Nel tentativo di permettere ai pazienti in questo stato di comunicare in qualche modo, sono stati testati diversi dispositivi, prototipi di interfacce tra cervello e computer, ma finora senza prove certe che funzionassero. Ora un nuovo apparecchio sperimentato su 4 pazienti sembra dare i primi risultati positivi: solo con la forza del pensiero, queste persone, tutte incapaci di muovere anche solo gli occhi, sono state in grado di rispondere “sì” oppure “no” a domande specifiche, e a comunicare stati d’animo o bisogni.

Pensieri e azioni. Le ricerche per tradurre l’attività del cervello in segnali, bypassando il resto del sistema nervoso e i muscoli, sono in corso da tempo. Sono stati sviluppati vari sistemi di interfacce cervello-computer per compiere operazioni "con la forza del pensiero", dal manovrare a distanza apparecchiature e strumenti, allo scrivere ripetendo dentro di sé le lettere necessarie.

Realizzare con questi sistemi un ausilio per i pazienti completamente paralizzati, colpiti da malattie neurodegenerative come la sclerosi laterale amiotrofica, è stato fin dall’inizio uno degli obiettivi di queste ricerche.

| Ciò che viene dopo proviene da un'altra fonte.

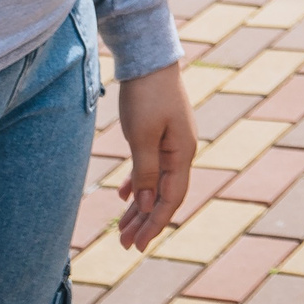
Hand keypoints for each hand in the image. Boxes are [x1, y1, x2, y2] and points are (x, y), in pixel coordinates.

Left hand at [114, 63, 196, 250]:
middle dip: (144, 221)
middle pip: (164, 195)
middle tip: (124, 244)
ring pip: (155, 183)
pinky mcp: (159, 133)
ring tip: (121, 228)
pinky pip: (150, 166)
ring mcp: (171, 142)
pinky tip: (125, 194)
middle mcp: (181, 151)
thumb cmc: (146, 95)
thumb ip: (146, 171)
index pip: (171, 198)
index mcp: (182, 154)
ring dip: (140, 206)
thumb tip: (147, 204)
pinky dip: (139, 183)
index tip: (137, 245)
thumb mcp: (142, 136)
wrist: (149, 58)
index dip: (155, 224)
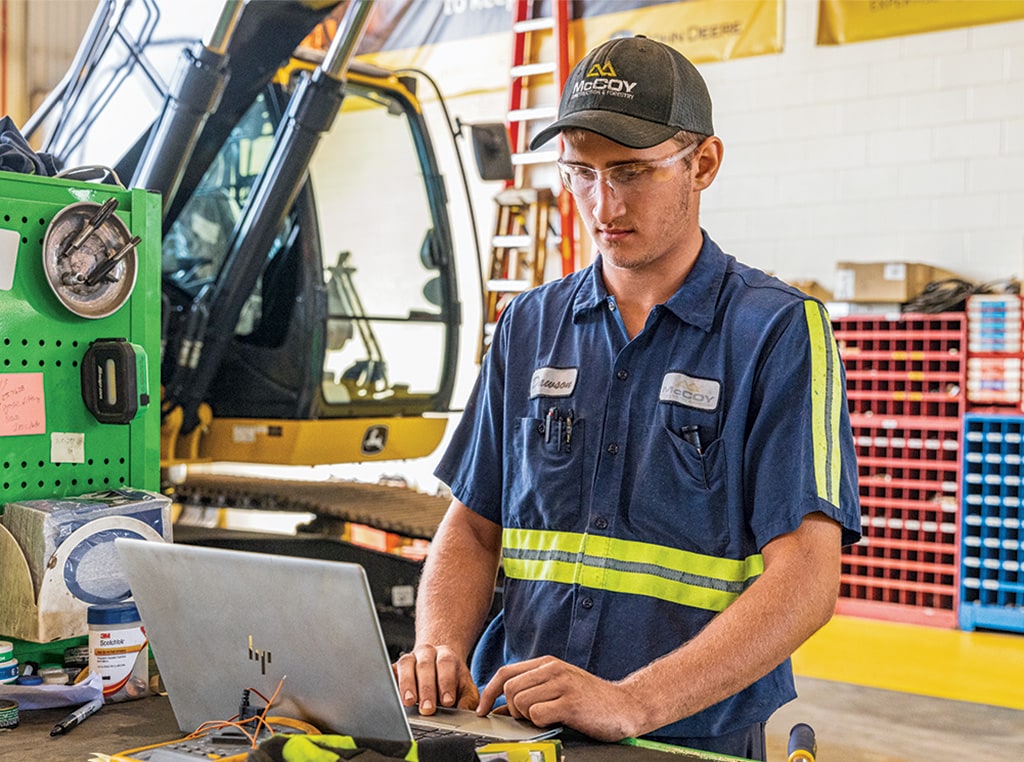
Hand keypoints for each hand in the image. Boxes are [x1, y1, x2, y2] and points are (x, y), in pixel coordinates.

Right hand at [393, 644, 479, 713]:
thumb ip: (467, 700)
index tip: (448, 701)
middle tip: (428, 708)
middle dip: (427, 689)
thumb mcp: (465, 688)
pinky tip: (393, 694)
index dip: (446, 683)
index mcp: (446, 655)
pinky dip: (392, 682)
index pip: (446, 664)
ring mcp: (410, 658)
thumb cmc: (452, 680)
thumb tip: (465, 712)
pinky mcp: (396, 667)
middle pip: (425, 666)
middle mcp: (427, 653)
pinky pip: (391, 671)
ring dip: (407, 684)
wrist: (438, 665)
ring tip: (409, 702)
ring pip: (407, 666)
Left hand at [477, 656, 644, 741]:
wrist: (626, 706)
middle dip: (512, 710)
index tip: (483, 711)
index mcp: (547, 664)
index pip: (505, 673)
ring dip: (527, 718)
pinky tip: (556, 721)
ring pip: (520, 702)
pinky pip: (537, 715)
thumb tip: (498, 710)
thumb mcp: (558, 688)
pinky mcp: (570, 703)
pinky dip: (540, 724)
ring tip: (546, 719)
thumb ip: (531, 693)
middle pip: (509, 689)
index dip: (489, 693)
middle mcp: (553, 669)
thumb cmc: (590, 700)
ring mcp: (562, 684)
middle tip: (528, 719)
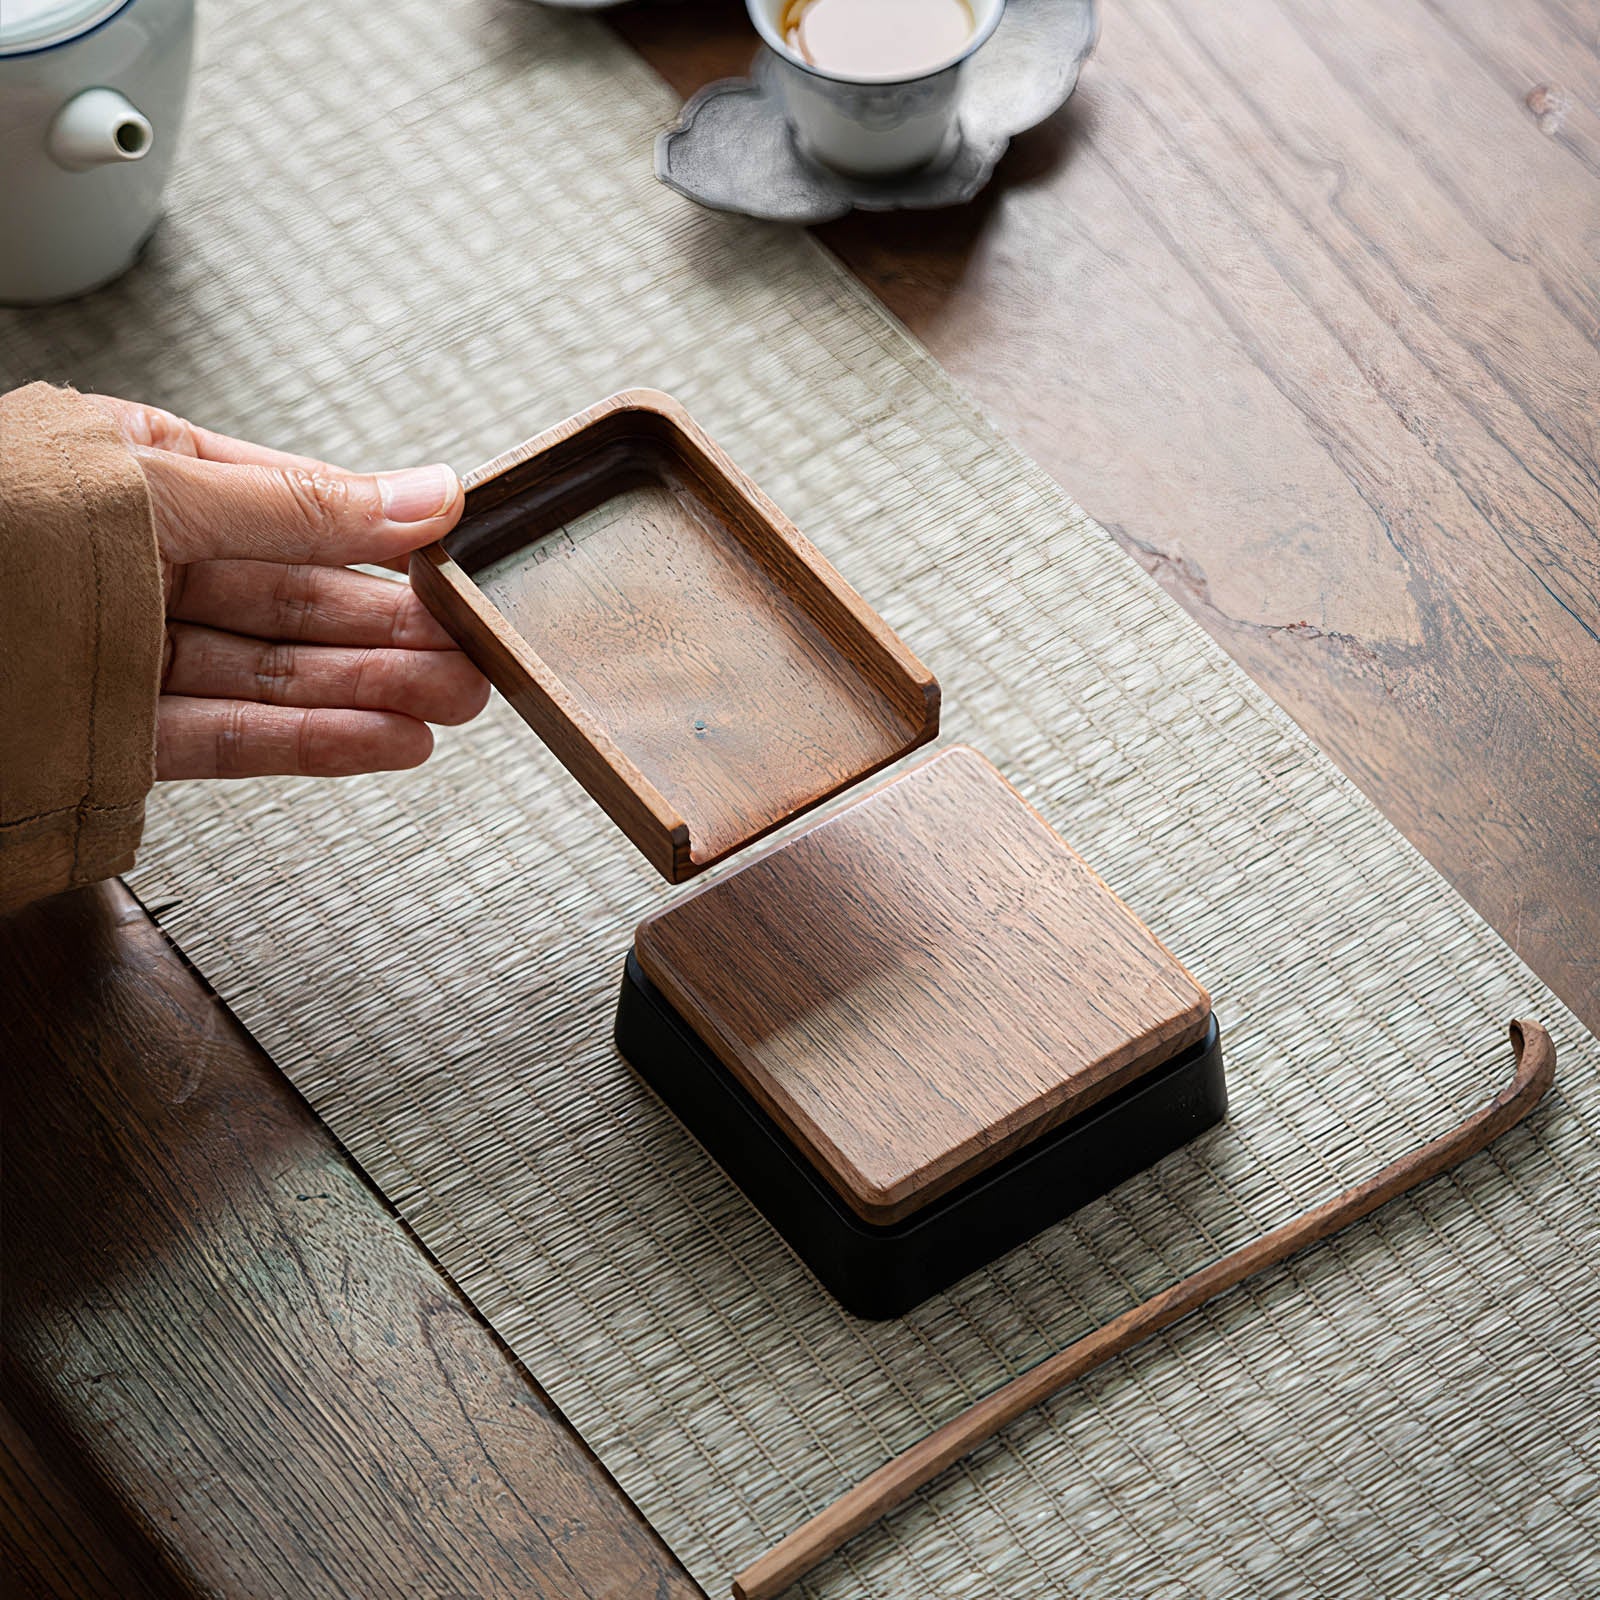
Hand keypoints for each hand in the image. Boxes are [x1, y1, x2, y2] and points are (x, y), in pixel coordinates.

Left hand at [91, 396, 490, 779]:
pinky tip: (385, 739)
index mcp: (141, 472)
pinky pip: (228, 735)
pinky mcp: (114, 733)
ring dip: (373, 691)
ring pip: (273, 673)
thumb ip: (297, 506)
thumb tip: (421, 496)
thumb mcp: (154, 487)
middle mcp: (138, 559)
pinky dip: (311, 742)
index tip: (454, 575)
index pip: (296, 510)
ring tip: (452, 701)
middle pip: (296, 601)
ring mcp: (125, 649)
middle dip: (395, 632)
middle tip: (472, 655)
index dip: (385, 545)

I risultati delle sperimentazioni sono però sempre stati ambigui, e alcuni ritenevano che le persone in questo stato fossero prive della capacità di concentrazione necessaria per utilizzare questi sistemi.

La nuova ricerca, condotta da un team internazionale guidato dal Niels Birbaumer, del Wyss Center per la Bio e Neuroingegneria di Ginevra, in Svizzera, dimostrerebbe il contrario.

Ai quattro pazienti, in varie sessioni di allenamento, sono state presentate delle domande, alcune con risposta nota (tipo “sei nato a Berlino?”), altre con risposta aperta, relative in genere a situazioni della vita quotidiana, cui le persone dovevano rispondere pensando per alcuni secondi “sì”, oppure “no”. Mentre i pazienti pensavano la risposta, un sistema misurava i cambiamenti di ossigenazione del sangue e l’attività elettrica del cervello, addestrando il sistema a interpretare il segnale come un "sì" o come un "no". Secondo lo studio, pubblicato sulla rivista Plos Biology, al contrario di altri sistemi simili sperimentati in passato e basati sulla misurazione della sola attività elettrica, questo si è dimostrato affidabile nel riconoscere la risposta positiva o negativa almeno sette volte su dieci.

La sorpresa più grande per i ricercatori è stata che, alla domanda “sei felice?”, tutti e 4 i pazienti hanno risposto affermativamente: lo ritengono il segnale che, anche in condizioni che a una persona normale appaiono intollerabili, un piccolo miglioramento nella qualità di vita come quello permesso dalla possibilità di interagire con i familiari, può significare tantissimo.